▸ **Given information**
════

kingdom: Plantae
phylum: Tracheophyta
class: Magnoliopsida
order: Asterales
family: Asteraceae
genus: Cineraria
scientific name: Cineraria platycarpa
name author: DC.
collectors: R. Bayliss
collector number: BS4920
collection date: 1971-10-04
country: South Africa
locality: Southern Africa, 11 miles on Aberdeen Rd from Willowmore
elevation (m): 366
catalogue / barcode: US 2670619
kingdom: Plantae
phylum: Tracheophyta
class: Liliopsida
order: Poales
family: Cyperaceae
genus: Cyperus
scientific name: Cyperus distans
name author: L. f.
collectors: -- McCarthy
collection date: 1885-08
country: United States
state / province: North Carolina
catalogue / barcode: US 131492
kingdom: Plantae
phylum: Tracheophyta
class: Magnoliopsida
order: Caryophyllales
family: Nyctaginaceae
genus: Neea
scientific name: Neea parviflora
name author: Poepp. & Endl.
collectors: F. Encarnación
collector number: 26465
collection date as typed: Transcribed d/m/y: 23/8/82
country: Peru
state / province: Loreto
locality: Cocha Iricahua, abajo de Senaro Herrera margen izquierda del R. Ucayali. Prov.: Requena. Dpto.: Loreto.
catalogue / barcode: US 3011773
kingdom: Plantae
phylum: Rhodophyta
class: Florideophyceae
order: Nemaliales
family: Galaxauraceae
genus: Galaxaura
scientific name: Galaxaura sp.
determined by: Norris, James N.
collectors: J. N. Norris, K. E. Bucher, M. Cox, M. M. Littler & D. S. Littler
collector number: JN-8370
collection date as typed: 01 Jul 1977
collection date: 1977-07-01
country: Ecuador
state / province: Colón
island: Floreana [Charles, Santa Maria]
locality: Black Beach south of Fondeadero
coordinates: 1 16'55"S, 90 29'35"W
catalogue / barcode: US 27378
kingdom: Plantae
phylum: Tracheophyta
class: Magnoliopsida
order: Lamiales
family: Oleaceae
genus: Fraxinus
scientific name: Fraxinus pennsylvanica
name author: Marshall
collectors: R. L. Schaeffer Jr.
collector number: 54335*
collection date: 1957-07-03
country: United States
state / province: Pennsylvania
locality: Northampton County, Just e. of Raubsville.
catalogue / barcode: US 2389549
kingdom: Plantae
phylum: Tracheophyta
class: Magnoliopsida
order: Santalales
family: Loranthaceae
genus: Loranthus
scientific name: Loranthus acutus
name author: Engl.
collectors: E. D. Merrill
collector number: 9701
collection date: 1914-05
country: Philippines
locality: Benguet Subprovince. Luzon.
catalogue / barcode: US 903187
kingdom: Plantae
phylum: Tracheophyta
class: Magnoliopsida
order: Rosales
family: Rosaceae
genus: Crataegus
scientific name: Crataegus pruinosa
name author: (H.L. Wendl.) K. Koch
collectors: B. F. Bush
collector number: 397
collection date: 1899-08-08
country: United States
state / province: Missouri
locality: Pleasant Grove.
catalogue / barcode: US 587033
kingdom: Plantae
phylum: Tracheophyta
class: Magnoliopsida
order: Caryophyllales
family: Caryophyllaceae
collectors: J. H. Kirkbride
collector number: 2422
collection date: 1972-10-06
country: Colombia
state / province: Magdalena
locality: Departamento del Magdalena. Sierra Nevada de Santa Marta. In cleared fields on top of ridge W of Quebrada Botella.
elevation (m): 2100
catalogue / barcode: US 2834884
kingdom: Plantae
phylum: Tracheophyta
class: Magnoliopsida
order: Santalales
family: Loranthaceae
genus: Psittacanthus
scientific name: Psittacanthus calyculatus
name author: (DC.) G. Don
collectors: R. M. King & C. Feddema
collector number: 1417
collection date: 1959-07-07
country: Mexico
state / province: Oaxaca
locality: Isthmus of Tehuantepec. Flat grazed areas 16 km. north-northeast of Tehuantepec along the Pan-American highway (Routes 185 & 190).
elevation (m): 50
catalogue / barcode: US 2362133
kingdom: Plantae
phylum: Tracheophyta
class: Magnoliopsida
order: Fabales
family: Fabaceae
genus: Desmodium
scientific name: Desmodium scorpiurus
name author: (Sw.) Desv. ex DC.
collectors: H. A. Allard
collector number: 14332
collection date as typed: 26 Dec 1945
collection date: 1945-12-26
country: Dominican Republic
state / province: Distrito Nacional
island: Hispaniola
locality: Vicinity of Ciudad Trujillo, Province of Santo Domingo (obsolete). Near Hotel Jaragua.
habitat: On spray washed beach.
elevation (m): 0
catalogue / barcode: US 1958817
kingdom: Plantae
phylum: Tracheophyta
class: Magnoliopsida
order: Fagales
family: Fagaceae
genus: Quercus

════

▸ **Given problem**
Reproduce the listing above word for word, starting with its very first line and ending after the line that contains "name author: Marshall".

▸ **Task answer**
kingdom: Plantae
phylum: Tracheophyta
class: Magnoliopsida
order: Asterales
family: Asteraceae
genus: Cineraria
scientific name: Cineraria platycarpa
name author: DC.
collectors: R. Bayliss
collector number: BS4920
collection date: 1971-10-04
country: South Africa
locality: Southern Africa, 11 miles on Aberdeen Rd from Willowmore
elevation (m): 366
catalogue / barcode: US 2670619
kingdom: Plantae
phylum: Tracheophyta
class: Liliopsida
order: Poales
family: Cyperaceae
genus: Cyperus
scientific name: Cyperus distans
name author: L. f.
collectors: -- McCarthy
collection date: 1885-08
country: United States
state / province: North Carolina
catalogue / barcode: US 131492
kingdom: Plantae
phylum: Tracheophyta
class: Magnoliopsida
order: Caryophyllales
family: Nyctaginaceae
genus: Neea
scientific name: Neea parviflora
name author: Poepp. & Endl.
collectors: F. Encarnación
collector number: 26465
collection date as typed: Transcribed d/m/y: 23/8/82
country: Peru
state / province: Loreto
locality: Cocha Iricahua, abajo de Senaro Herrera margen izquierda del R. Ucayali. Prov.: Requena. Dpto.: Loreto.
catalogue / barcode: US 3011773
kingdom: Plantae
phylum: Rhodophyta
class: Florideophyceae
order: Nemaliales
family: Galaxauraceae
genus: Galaxaura
scientific name: Galaxaura sp.
determined by: Norris, James N.
collectors: J. N. Norris, K. E. Bucher, M. Cox, M. M. Littler & D. S. Littler
collector number: JN-8370
collection date as typed: 01 Jul 1977
collection date: 1977-07-01
country: Ecuador
state / province: Colón
island: Floreana [Charles, Santa Maria]
locality: Black Beach south of Fondeadero
coordinates: 1 16'55"S, 90 29'35"W
catalogue / barcode: US 27378
kingdom: Plantae
phylum: Tracheophyta
class: Magnoliopsida
order: Lamiales
family: Oleaceae
genus: Fraxinus
scientific name: Fraxinus pennsylvanica
name author: Marshall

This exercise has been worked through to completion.